Data management tools help solve these more common data needs. For example, the need for customer MDM to help an organization better understand their current customers across the company, with the business objectives to grow revenue, reduce cost, create operational efficiencies, enable and support data privacy and regulatory needs. Across company and industry, these needs are essential requirements for company operations and to allow it to function properly. However, a tool alone does not guarantee a successful data program to satisfy these business needs.
Extending Governance Programs Beyond Tools
Even the best data management solutions on the market can’t guarantee successful data management capabilities or programs. This is why many data governance/data management initiatives fail, not from the incorrect selection or evaluation of a tool/vendor to meet the business’ need, but from the lack of support surrounding the tool in business alignment, data literacy, data culture adoption and other areas. For this reason, it is critical organizations understand the tool is not a singular solution to their data needs.
While the challenge driving the need for a data management solution may be relatively common, organizations are unique and their data cultures are too. Because of this, the strategy surrounding data management needs to be unique and demands the integration and alignment of more than just technology.

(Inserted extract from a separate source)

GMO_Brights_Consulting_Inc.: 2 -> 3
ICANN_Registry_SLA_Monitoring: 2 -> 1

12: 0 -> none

Successful data governance strategy, tactics and execution, including data management capabilities, must be aligned to company strategy and be enabled and accelerated by an active, effective, systemic and pervasive data culture. Data decisions and priorities must have a seat at the decision-making table to extract data’s full value for your organization. While a data management tool itself isn’t a competitive advantage, aligning the tool to fit your unique company culture is.

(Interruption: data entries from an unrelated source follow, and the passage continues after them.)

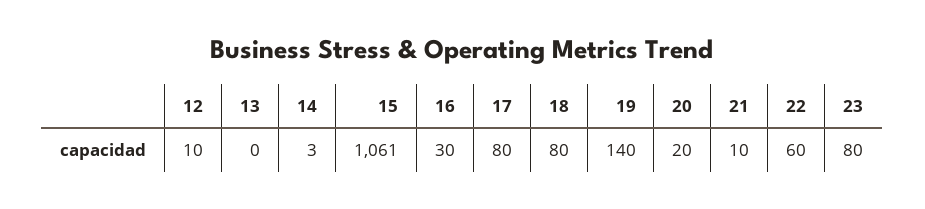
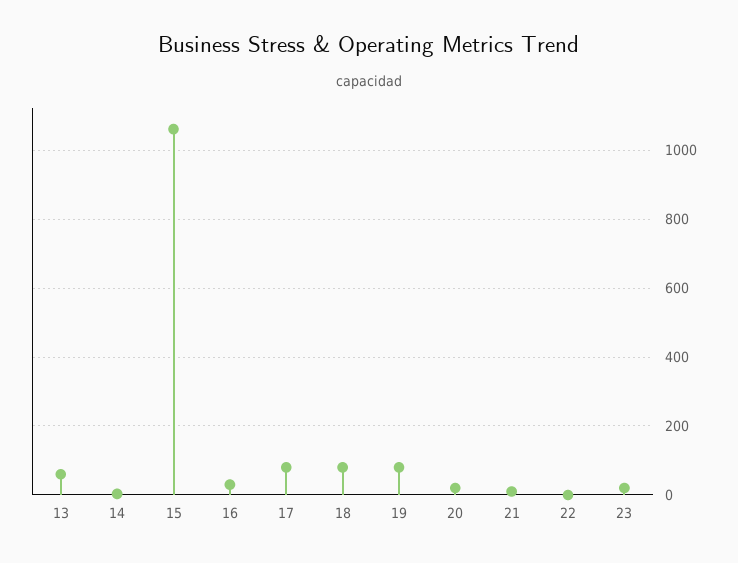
12: 10 -> none
13: 0 -> 60
19: 140 -> 80
22: 60 -> 0
23: 80 -> 20

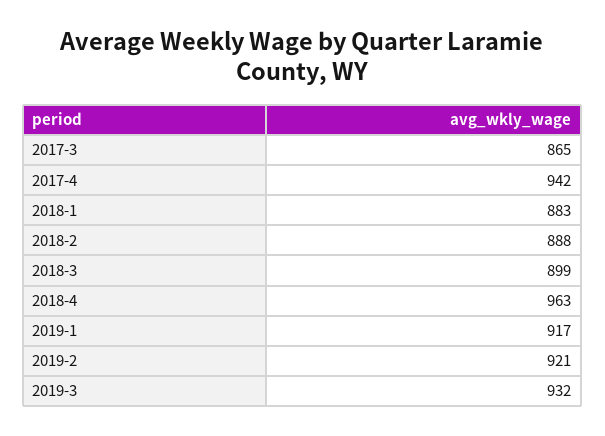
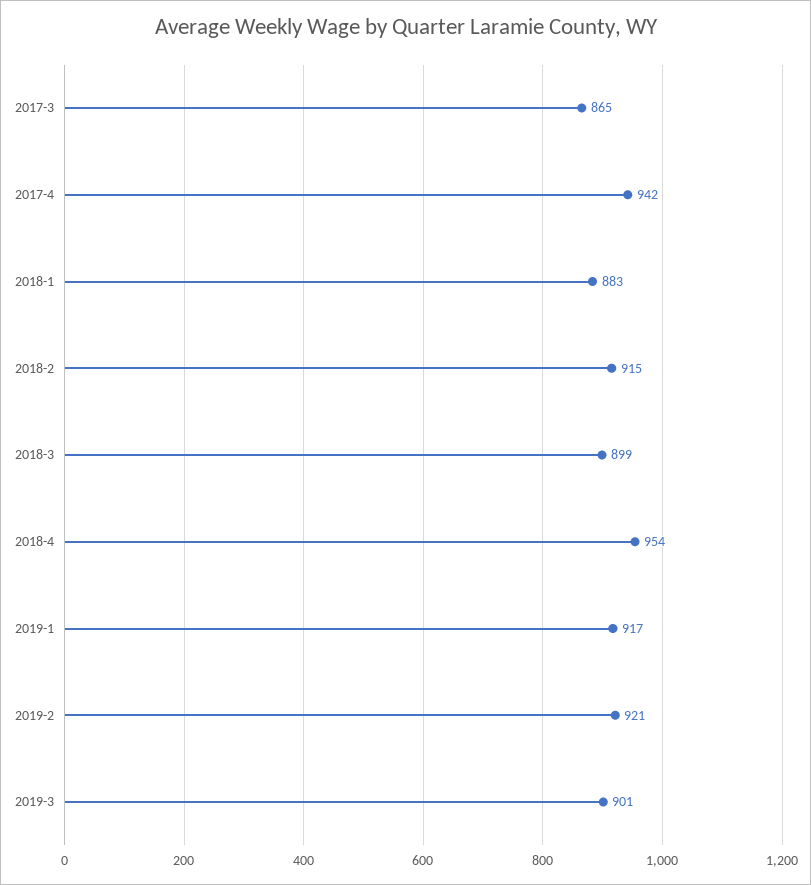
2018-2: 888 -> 915
2018-4: 963 -> 954
2019-3: 932 -> 901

People and Processes Transform Tools
Like electricity or plumbing that came before it, data management tools are not strategic differentiators or viable competitive advantages for organizations. Almost every firm in every industry either has or is working on one of these initiatives (e.g., MDM, DQ, MetaDM) to support valuable data to answer business problems and achieve the ultimate goals of self-service analytics and digital transformation.

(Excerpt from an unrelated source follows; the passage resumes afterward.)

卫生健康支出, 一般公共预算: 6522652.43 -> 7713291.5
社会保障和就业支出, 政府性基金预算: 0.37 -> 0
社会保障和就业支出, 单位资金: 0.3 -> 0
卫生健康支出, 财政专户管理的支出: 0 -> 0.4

The mere existence of these tools and capabilities is not delivering competitive advantage or strategic guidance. The advantages and differentiators arise once there is true understanding and trust of the data and embedment of these tools in operational and analytic processes – only then can they enable an organization to achieve its goals.
Data management tools themselves may not ultimately matter in determining or accelerating strategic competitive advantages, but the culture surrounding data certainly does. The culture an organization establishes around how its data is handled, optimized and prioritized delivers a strategic edge and a collective confidence that data-driven decisions are the right ones.
The people side of data management helps deliver the true value of an organization’s data, not an automated workflow that calculates a data profiling score for a low business priority data element.
Data management tools require context — the business knowledge and understanding only we humans can provide and articulate — and it’s this combination that enables and accelerates the value of data in defining an organization’s competitive advantage.